Enhanced degradation of organic contaminants using catalytic activity of carbonaceous structures: A strategy for the reuse of exhausted sorbents

Wendong Tao , Kalyani Mer , Baharak Sajjadi , Nosa.O. Egiebor , Wei-Yin Chen , Daniell.L. Mattern


Received April 16, 2020,Revised , Accepted June 24, 2020, Available online July 17, 2020

Volume 33,2021,Pages 267-273

Generation of hydroxyl radicals (⋅OH) is the basis of advanced oxidation process (AOP). This study investigates the catalytic activity of microporous carbonaceous structure for in-situ generation of ⋅OH radicals. Biochar (BC) was selected as a representative of carbon materials with a graphitic structure.
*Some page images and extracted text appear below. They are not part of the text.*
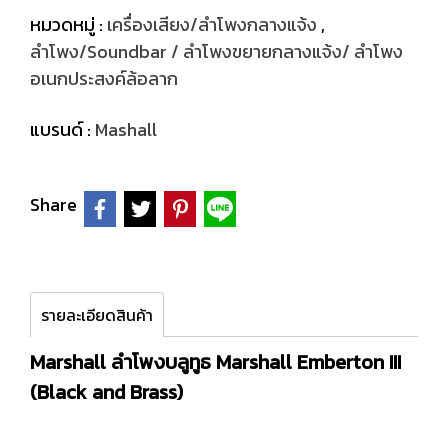
หมวดหมู่ :
เครื่องเสียง/ลำโพงกลางแจ้ง
,
ลำโพง/Soundbar / ลำโพงขยายกลางแจ้ง/ ลำโพง
อเนกประสงค์ล้อลาก
แบรนด์ :
Mashall
Share
รายละเอียดสินค้า
Marshall ลำโพงบลูทูธ Marshall Emberton III
(Black and Brass)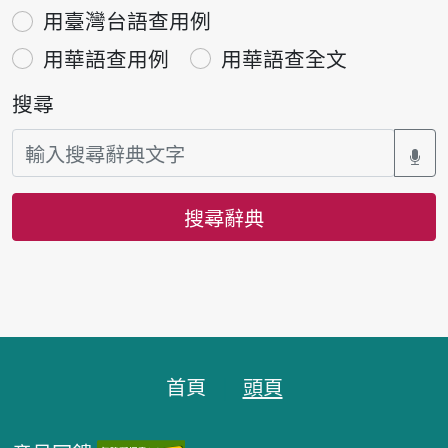
用臺灣台語查用例
用華語查用例
用華語查全文
搜尋
搜尋辭典
頁腳區塊
首頁
頭頁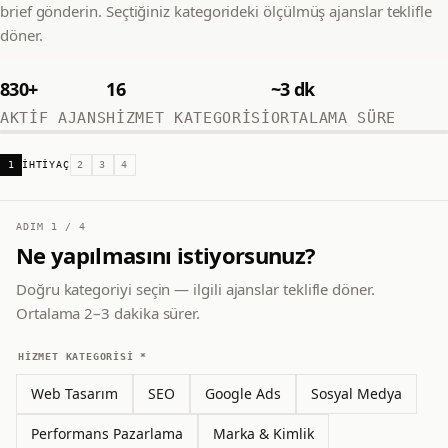
brief gönderin. Seçtiğiniz kategorideki ölçülmüş ajanslar teklifle
döner.
830
+
16
~3 dk
AKTIF AJANS
HIZMET KATEGORISI
ORTALAMA SÜRE
1
İHTIYAÇ
2
3
4
ADIM
1
/
4
Ne yapılmasını istiyorsunuz?
Doğru kategoriyi seçin — ilgili ajanslar teklifle döner.
Ortalama 2–3 dakika sürer.
HIZMET KATEGORISI *
Web Tasarım
SEO
Google Ads
Sosyal Medya
Performans Pazarlama
Marka & Kimlik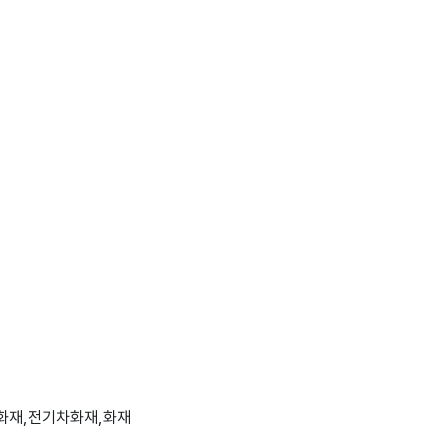
생성출
도메인분류
데이터타입
최대길이
표현방식
단위
화재,전기차화재,화재
정보시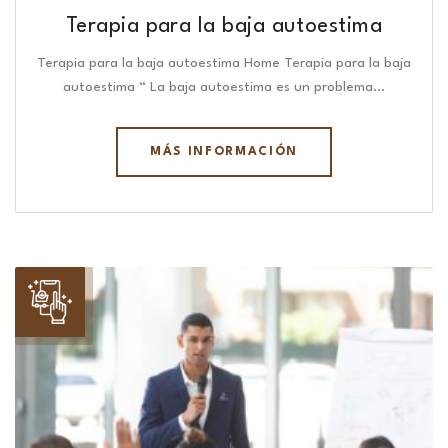
Terapia para la baja autoestima
Terapia para la baja autoestima Home Terapia para la baja
autoestima “ La baja autoestima es un problema…
MÁS INFORMACIÓN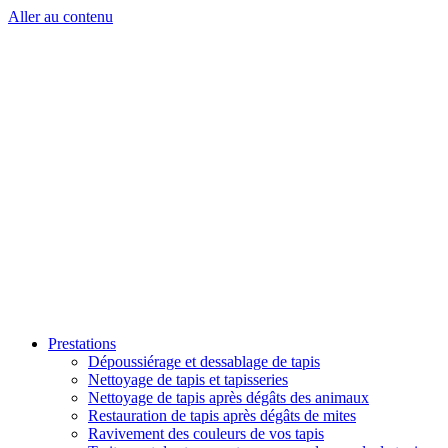
Aller au contenu
Prestations
Dépoussiérage et dessablage de tapis
Nettoyage de tapis et tapisseries
Nettoyage de tapis après dégâts des animaux
Restauration de tapis après dégâts de mites
Ravivement des couleurs de vos tapis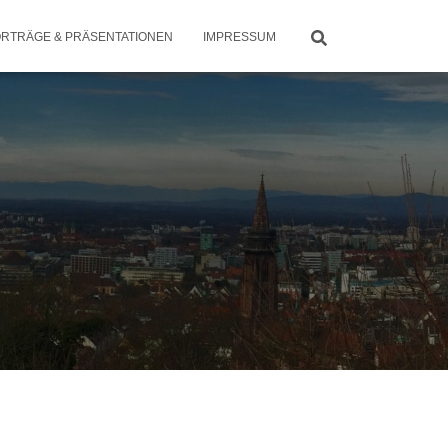
RTRÄGE & PRÄSENTATIONEN
IMPRESSUM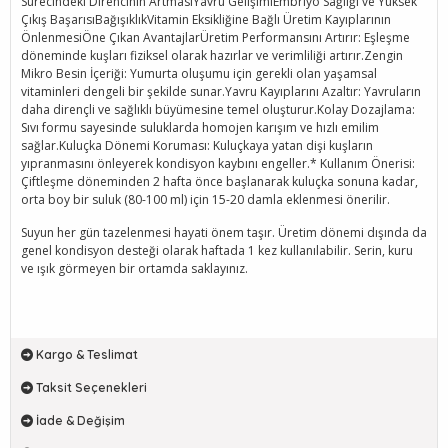
Sürecindeki Direncinin ArtmasıYavru GelişimiEmbriyo Sağlığı ve Yüksek
Çıkış BaşarısıBağışıklıkVitamin Eksikliğine Bağlı Üretim Kayıplarının
ÖnlenmesiÖne Çıkan AvantajlarÜretim Performansını Artırır: Eşleşme
döneminde kuşları fiziksel olarak hazırlar ve verimliliği artırır.Zengin
Mikro Besin İçeriği: Yumurta oluşumu için gerekli olan yaşamsal
vitaminleri dengeli bir şekilde sunar.Yavru Kayıplarını Azaltır: Yavruların
daha dirençli ve sağlıklı büyümesine temel oluşturur.Kolay Dozajlama:
Sıvı formu sayesinde suluklarda homojen karışım ve hızlı emilim
sağlar.Kuluçka Dönemi Koruması: Kuluçkaya yatan dişi kuşların
yıpranmasını önleyerek kondisyon kaybını engeller.* Kullanım Önerisi:
Çiftleşme döneminden 2 hafta önce başlanarak kuluçka sonuna kadar,
orta boy bir suluk (80-100 ml) için 15-20 damla eklenmesi önerilir.
Suyun her gün tazelenmesi hayati önem taşır. Üretim dönemi dışında da
genel kondisyon desteği olarak haftada 1 kez kullanılabilir. Serin, kuru
ve ışık görmeyen bir ortamda saklayınız.
Kargo & Teslimat
Taksit Seçenekleri
İade & Değişim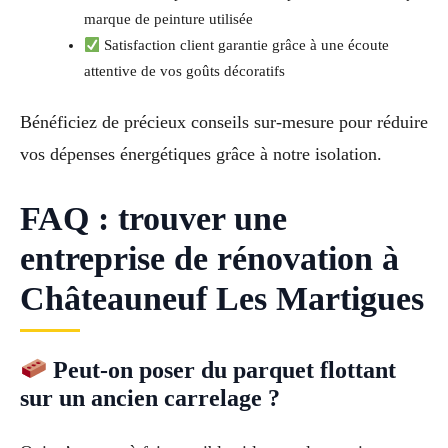
marque de peinture utilisée
Satisfaction client garantie grâce à une écoute
attentive de vos goûts décoratifs
Bénéficiez de précieux conseils sur-mesure pour réduire
vos dépenses énergétiques grâce à notre isolation.
FAQ : trouver une
entreprise de rénovation à
Châteauneuf Les Martigues
Peut-on poser du parquet flottant
sur un ancien carrelage ?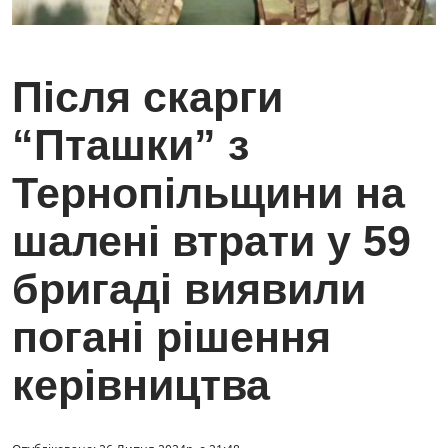
Після скарги
“Пташки” з
Тернопільщини на
шалені втрати у 59
бригаді виявили
погані рішення
керівництва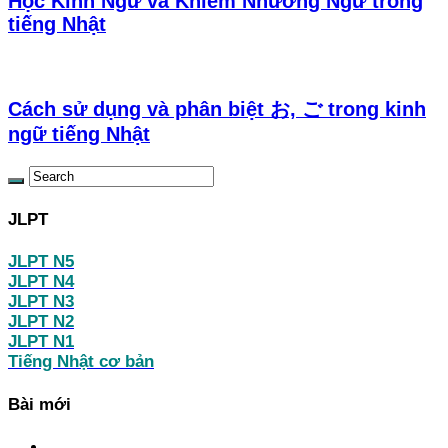
Học Kính Ngữ và Khiêm Nhường Ngữ trong
tiếng Nhật
Cách sử dụng và phân biệt お, ご trong kinh
ngữ tiếng Nhật
JLPT
JLPT N5
JLPT N4
JLPT N3
JLPT N2
JLPT N1
Tiếng Nhật cơ bản
Bài mới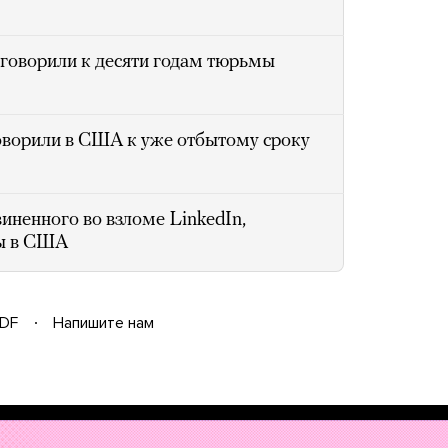
говорили к десяти годам тюрьмы
оворили в США к уже отбытому сроку
иненного во взломе LinkedIn,
мы в США
DF
Напишите нам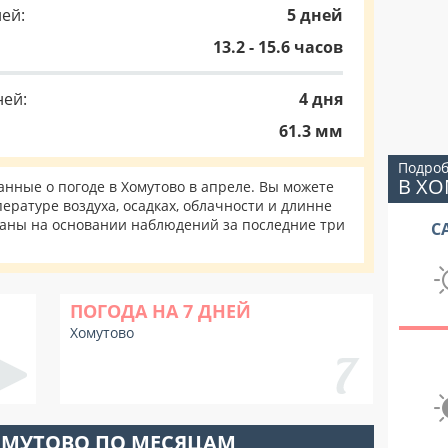
ей:
5 дней
13.2 - 15.6 часов
ней:
4 дня
61.3 мм
Подроб
В Х
нные о погоде в Хомутово в апреле. Вы можете
ературе воздуха, осадках, облачности и длинне
таны на основании наблюдений за последние три
С
ПОГОДА НА 7 ДНЕЙ
Хомутово
ОМУТОВО ПО МЕСЯЦАМ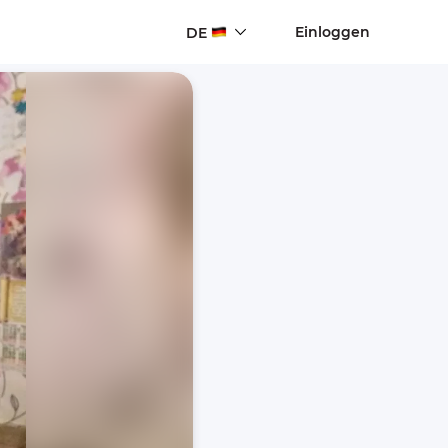
Einloggen
DE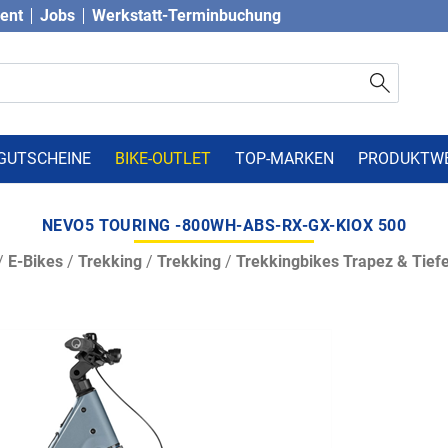
vent
Jobs
Werkstatt-Terminbuchung
GUTSCHEINE
BIKE-OUTLET
TOP-MARKEN
PRODUKTW
NEVO5 TOURING -800WH-ABS-RX-GX-KIOX 500
/
E-Bikes
/
Trekking
/
Trekking
/
Trekkingbikes Trapez & Tiefe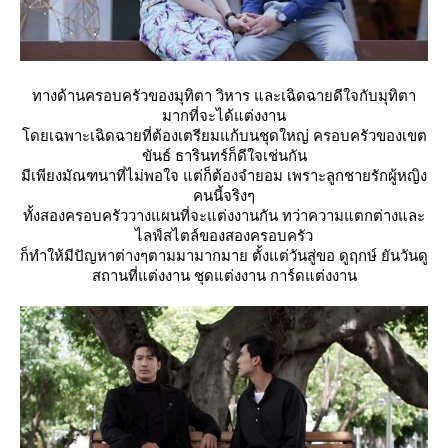
ทางด้านครอบครัวของมุทิตา วิหาร และเฉิดฉายดีใจกับมุทิตา
มากที่จะได้แต่งงาน
ดยเฉพาะเฉิดฉายที่ต้องเตรียมแก้บนชุดใหญ่ ครอบครัวของเขต
ขันธ์ ธารินทร์ก็ดีใจเช่นกัน
มีเพียงมัณฑนาที่ไม่พอใจ แต่ก็ต้องจำยอม เพราะลูกชายรักผู้หญิง
คนนี้จริงๆ
ทั้งสองครอบครัววางแผนที่จะแต่งงานกัน ทว่าความแตกต่างและ
ไลฟ์สไตล์ของสองครอบครัว
ก็ทำให้มีปัญหาต่างๆตามมามากมาย ตั้งแต่วันสู่ขอ ดูฤกษ์ ยันวันดู
สถานที่แต่งงาน ชุดแต่งงาน การ์ดแต่งงาน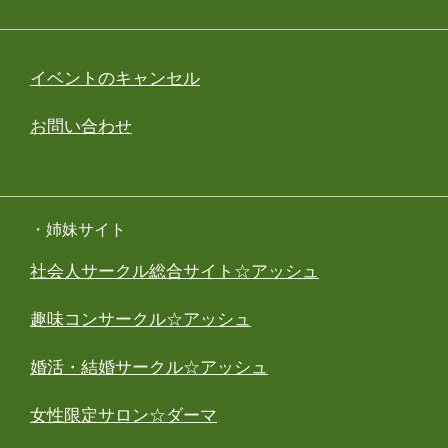
イベントのキャンセル
お問い合わせ
・姉妹サイト
社会人サークル総合サイト☆アッシュ
趣味コンサークル☆アッシュ
婚活・結婚サークル☆アッシュ
女性限定サロン☆ダーマ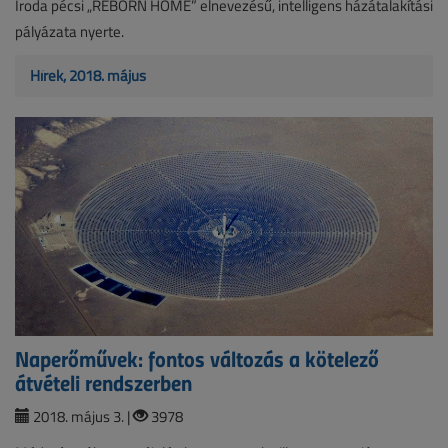
Iroda pécsi „REBORN HOME” elnevezésű, intelligens házátalakítási
pályázata nyerte.
Hírek, 2018. május
Naperőművek: fontos változás a kötelező
átvételi rendszerben
2018. május 3. |
3978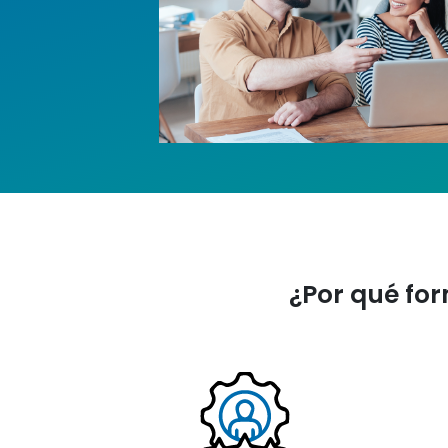
¿Por qué for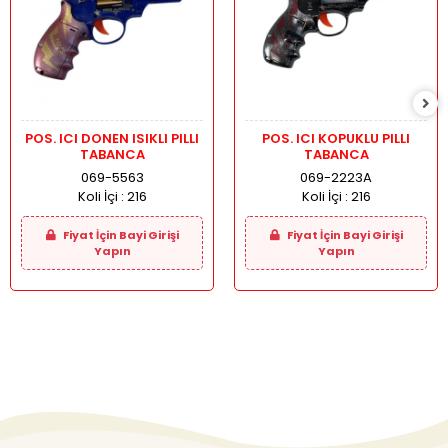
POS. ICI DONEN ISIKLI PILLI
POS. ICI KOPUKLU PILLI
TABANCA
TABANCA
069-5563
069-2223A
Koli İçi :
216
Koli İçi :
216
Fiyat İçin Bayi Girişi
Fiyat İçin Bayi Girişi
Yapın
Yapın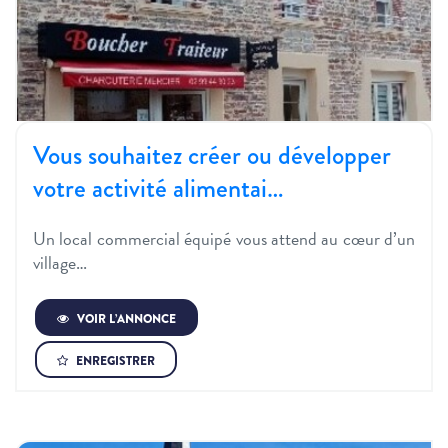
Vous souhaitez créer ou développer
votre activité alimentai…
Un local commercial équipé vous attend au cœur d’un
village…
VOIR L’ANNONCE
ENREGISTRER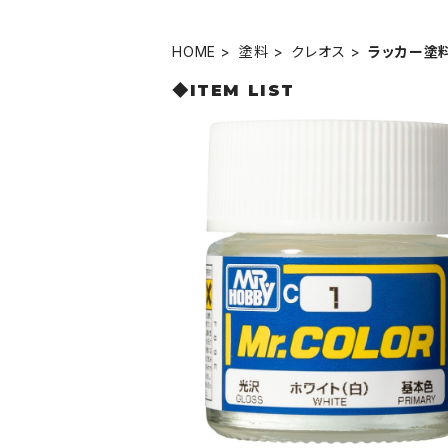
HOME
塗料
クレオス
ラッカー塗
◆ITEM LIST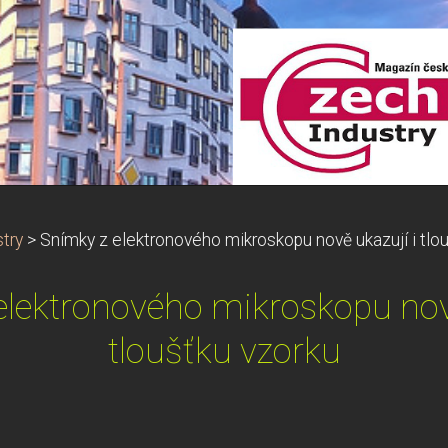
try
>
Snímky z elektronového mikroskopu nově ukazují i tlo
elektronového mikroskopu nově
tloušťku vzorku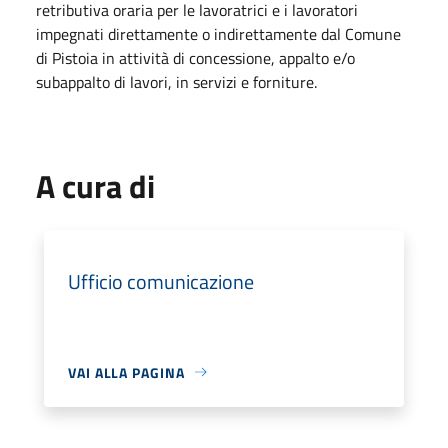
retributiva oraria per le lavoratrici e i lavoratori
impegnati direttamente o indirettamente dal Comune
di Pistoia in attività di concessione, appalto e/o
subappalto di lavori, in servizi e forniture.
A cura di
Ufficio comunicazione
VAI ALLA PAGINA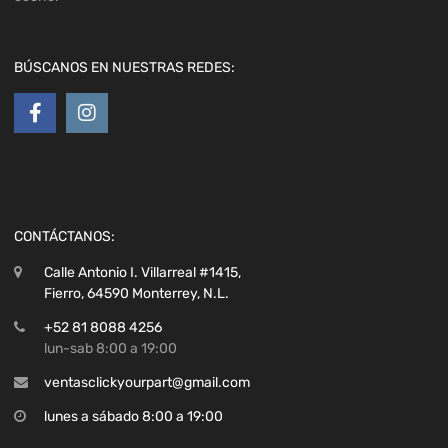
BÚSCANOS EN NUESTRAS REDES:
CONTÁCTANOS:
Calle Antonio I. Villarreal #1415,
Fierro, 64590 Monterrey, N.L.
+52 81 8088 4256
lun-sab 8:00 a 19:00
ventasclickyourpart@gmail.com
lunes a sábado 8:00 a 19:00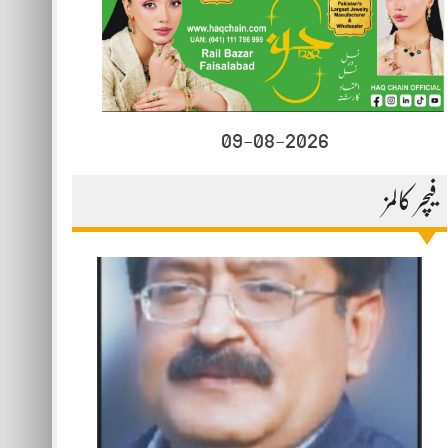
09-08-2026
فیچر کالمز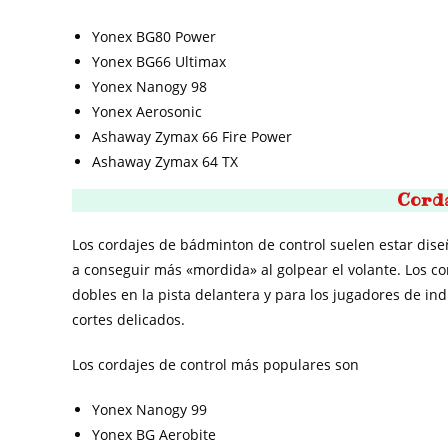
Yonex BG80 Power
Yonex BG66 Ultimax
Yonex Nanogy 98
Yonex Aerosonic
Ashaway Zymax 66 Fire Power
Ashaway Zymax 64 TX
Corda
Los cordajes de bádminton de control suelen estar dise
a conseguir más «mordida» al golpear el volante. Los co
dobles en la pista delantera y para los jugadores de ind
cortes delicados.
Los cordajes de control más populares son
Yonex Nanogy 99
Yonex BG Aerobite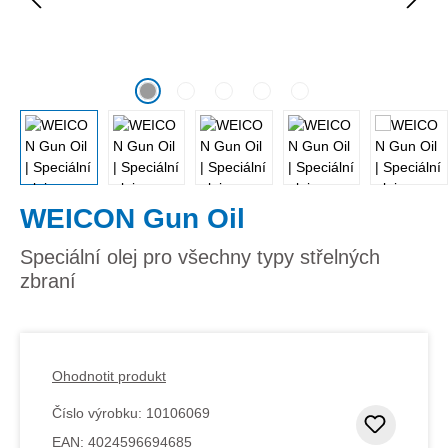
WEICON Gun Oil
Speciální olej pro všechny typy střelných
zbraní
Ohodnotit produkt
Číslo výrobku:
10106069
Přidat
EAN:
4024596694685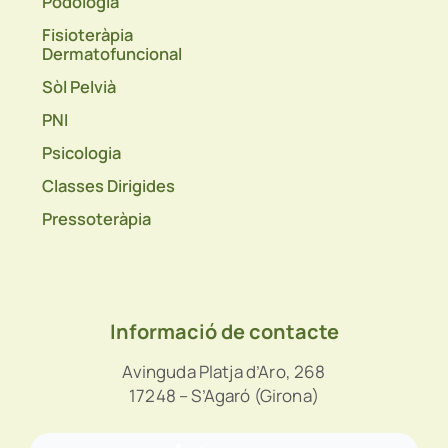
Podologia
Fisioteràpia
Dermatofuncional
Sòl Pelvià
PNI
Psicologia
Classes Dirigides
Pressoteràpia
Informació de contacte
Avinguda Platja d’Aro, 268
17248 – S’Agaró (Girona)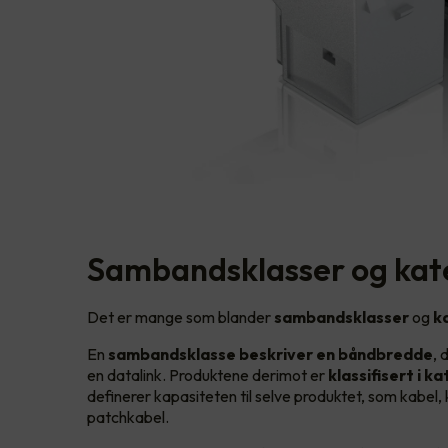
Sambandsklasser og kat
Det er mange som blander
sambandsklasser
og
k
En
sambandsklasse beskriver en båndbredde
, 
en datalink. Produktene derimot er
klassifisert i k
definerer kapasiteten til selve produktet, som kabel,
patchkabel.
The work aims at assessing the impact of BC structure on the activation of H2O2, the reinforcement of the persistent free radicals (PFRs) in BC using heavy metal complexes, and the subsequent AOP. Accordingly, three different biochars (raw, chemically- and physiochemically-activated BCs) were used for adsorption of two metal ions (nickel and lead) and the degradation of phenol (100 mg/L) through AOP. The results demonstrated four outcomes: (1) The structure of carbon material, the identity and the quantity of the metal complexes in the structure play the key roles in the AOP process. (2) the quantity of PFRs on BC significantly increased (by 200%) with structural activation and metal loading. (3) Though the Pb-loaded BC contained a larger quantity of PFRs, Ni-loaded BC exhibited a higher catalytic activity. (4) The degradation efficiency values for phenol by modified biochar in the presence of H2O2 was 80.3%, while the removal efficiency was found to be 17% and 22% in the two control tests, with H2O2 (no BC) and with BC (no H2O2), respectively. Overall, the work proposes a new approach for dual applications of carbonaceous structures; adsorption of metal ions and treatment of organic contaminants through in-situ chemical oxidation (ISCO).